Comment 1 Robert Peterson 2019-06-05 17:13:58 UTC
Created attachment 1577642 [details]
Checker script

I wrote this tiny script to compare the values of the formal inode
number in the directory entry versus the dinode. Example usage:

Parameters are: <device> <path from that device>

Run it on a known good file:

# /home/bob/tools/check_formal_ino.sh /dev/fsck/case02236799files /fecho/ioc_mestre/gis/eb_docs_02_gfg.sas7bdat
fecho  -> 		 0x3b3ed9d
ioc_mestre  -> 		 0x3b3eda2
gis  -> 		 0x3b40fe4
eb_docs_02_gfg.sas7bdat  -> 		 0x3b50e7c

Dinode: 0x344
Dirent: 0x344

Notice that the dinode agrees with the dirent that the formal inode
number is 0x344. Now run it on a known bad file:

# /home/bob/tools/check_formal_ino.sh /dev/fsck/case02236799files /fecho/ioc_mestre/gis_erro_sistema/eb_docs_02_gfg.sas7bdat
fecho  -> 		 0x3b3ed9d
ioc_mestre  -> 		 0x3b3eda2
gis_erro_sistema  -> 		 0x3b589b7
eb_docs_02_gfg.sas7bdat  -> 		 0x464011c

Dinode: 0x1f4d1
Dirent: 0x1f54b

Comment 4 Andrew Price 2019-06-13 14:11:07 UTC
Test case:

#!/bin/bash

DEV=/dev/foo
MNT=/mnt/test

mkfs.gfs2 -O -p lock_nolock $DEV
mount $DEV $MNT
touch $MNT/foo
INODE=$(ls -i $MNT/foo | cut -f1 -d' ')
umount $MNT
gfs2_edit -p $INODE field di_num.no_formal_ino 42 $DEV
fsck.gfs2 -y $DEV
if [ $? -ne 1 ]; then
	echo "FAIL: fsck.gfs2 did not find and fix the bad dentry" >&2
	exit 1
fi
fsck.gfs2 -n $DEV
if [ $? -ne 0 ]; then
	echo "FAIL: fsck.gfs2 found problems, fs should be clean" >&2
	exit 1
fi

Comment 14 Dave Wysochanski 2020-09-10 20:38:25 UTC
Should this bug be closed or moved to RHEL8?

Comment 18 Dave Wysochanski 2022-09-26 20:29:00 UTC
Doesn't look like anyone has been working on this for 2 years, single case is closed.

Should this be a CLOSE or what is expected?

Comment 20 Dave Wysochanski 2022-09-26 20:31:33 UTC
Sorry, didn't mean to close until owner and reporter agree on next steps.

Comment 21 Andrew Price 2022-09-27 11:20:12 UTC
I would like to keep this one open to track the remaining work. It's blocked behind the general fsck.gfs2 performance work (which itself is blocked at the moment) so it will likely take some time.

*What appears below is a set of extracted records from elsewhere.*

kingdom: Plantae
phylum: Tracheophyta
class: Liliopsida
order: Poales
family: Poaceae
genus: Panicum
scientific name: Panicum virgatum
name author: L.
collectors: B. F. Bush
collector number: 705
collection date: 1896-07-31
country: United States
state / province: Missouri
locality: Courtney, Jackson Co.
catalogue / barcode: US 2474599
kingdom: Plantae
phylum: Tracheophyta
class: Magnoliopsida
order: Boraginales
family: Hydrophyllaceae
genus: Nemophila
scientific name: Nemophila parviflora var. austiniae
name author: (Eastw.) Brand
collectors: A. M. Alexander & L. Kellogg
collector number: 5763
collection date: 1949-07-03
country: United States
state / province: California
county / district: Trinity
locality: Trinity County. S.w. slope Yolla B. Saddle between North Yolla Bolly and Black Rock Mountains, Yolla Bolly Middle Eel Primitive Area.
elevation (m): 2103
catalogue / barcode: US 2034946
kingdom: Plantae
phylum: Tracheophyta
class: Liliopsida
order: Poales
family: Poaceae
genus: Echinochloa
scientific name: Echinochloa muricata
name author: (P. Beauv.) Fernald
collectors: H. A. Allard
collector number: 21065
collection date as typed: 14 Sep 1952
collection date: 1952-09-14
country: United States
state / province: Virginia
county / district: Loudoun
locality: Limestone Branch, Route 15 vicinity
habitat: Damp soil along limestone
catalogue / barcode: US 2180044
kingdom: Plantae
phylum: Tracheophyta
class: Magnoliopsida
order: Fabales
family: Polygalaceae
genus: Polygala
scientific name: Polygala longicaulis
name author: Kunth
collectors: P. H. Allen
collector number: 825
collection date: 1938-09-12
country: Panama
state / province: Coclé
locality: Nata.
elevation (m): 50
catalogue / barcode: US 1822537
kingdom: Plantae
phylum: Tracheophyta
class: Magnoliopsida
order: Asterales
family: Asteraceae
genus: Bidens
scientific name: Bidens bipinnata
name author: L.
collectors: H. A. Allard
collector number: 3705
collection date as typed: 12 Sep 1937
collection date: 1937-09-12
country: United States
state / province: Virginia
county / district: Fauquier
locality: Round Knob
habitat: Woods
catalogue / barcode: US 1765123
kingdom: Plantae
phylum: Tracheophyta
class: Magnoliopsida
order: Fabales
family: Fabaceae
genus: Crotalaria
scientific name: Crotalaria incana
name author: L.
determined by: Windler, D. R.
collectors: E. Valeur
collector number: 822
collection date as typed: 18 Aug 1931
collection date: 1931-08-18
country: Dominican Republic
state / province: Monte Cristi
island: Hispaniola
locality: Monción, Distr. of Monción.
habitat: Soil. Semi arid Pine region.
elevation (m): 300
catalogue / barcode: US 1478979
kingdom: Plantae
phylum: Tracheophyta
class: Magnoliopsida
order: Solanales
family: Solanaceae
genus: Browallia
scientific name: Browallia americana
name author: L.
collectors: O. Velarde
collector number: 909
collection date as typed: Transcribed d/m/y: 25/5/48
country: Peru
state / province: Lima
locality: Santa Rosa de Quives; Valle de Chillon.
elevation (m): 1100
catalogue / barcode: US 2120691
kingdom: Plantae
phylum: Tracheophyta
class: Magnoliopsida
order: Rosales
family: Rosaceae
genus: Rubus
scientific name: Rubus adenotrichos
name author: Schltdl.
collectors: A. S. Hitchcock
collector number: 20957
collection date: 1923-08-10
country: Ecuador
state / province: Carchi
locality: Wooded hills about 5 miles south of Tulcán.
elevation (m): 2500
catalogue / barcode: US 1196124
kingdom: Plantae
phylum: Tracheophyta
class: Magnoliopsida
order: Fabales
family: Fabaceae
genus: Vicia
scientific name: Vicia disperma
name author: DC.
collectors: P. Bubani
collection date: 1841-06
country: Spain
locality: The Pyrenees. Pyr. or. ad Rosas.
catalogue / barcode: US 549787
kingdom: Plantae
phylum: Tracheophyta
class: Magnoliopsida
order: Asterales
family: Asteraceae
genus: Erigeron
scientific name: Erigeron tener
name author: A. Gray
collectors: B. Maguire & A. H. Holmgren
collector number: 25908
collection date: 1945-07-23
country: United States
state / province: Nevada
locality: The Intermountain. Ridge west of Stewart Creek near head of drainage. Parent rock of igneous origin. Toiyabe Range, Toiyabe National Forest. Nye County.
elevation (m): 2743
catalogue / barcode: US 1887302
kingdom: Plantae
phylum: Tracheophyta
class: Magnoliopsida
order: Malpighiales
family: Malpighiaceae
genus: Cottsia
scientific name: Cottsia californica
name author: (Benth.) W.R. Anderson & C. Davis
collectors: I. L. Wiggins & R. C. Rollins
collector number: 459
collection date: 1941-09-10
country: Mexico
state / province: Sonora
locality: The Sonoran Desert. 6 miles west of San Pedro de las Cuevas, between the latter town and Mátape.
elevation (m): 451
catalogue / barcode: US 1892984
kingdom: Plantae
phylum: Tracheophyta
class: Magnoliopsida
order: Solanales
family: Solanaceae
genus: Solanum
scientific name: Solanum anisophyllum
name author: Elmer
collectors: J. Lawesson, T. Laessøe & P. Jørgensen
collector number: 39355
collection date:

Comment 23 Dave Wysochanski 2023-03-20 20:33:23 UTC
(In reply to Andrew Price from comment #21)
> I would like to keep this one open to track the remaining work. It's blocked
> behind the general fsck.gfs2 performance work (which itself is blocked at
> the moment) so it will likely take some time.

Is this still in the works?  Can you give an update on it, and maybe add in depends on bugs as needed?

Comment 24 Andrew Price 2023-03-21 10:27:24 UTC
(In reply to Dave Wysochanski from comment #23)
> Is this still in the works?  Can you give an update on it, and maybe add in
> depends on bugs as needed?

Yes this still needs to be addressed and it's currently sitting on the backlog. Some groundwork for the general performance issues went into gfs2-utils 3.5.0 but we still need to find a way to implement the formal_ino check without the considerable performance hit so the "Cond NAK: Design" is still valid. A depends on 1721973 is already set so I think the bz state is up-to-date.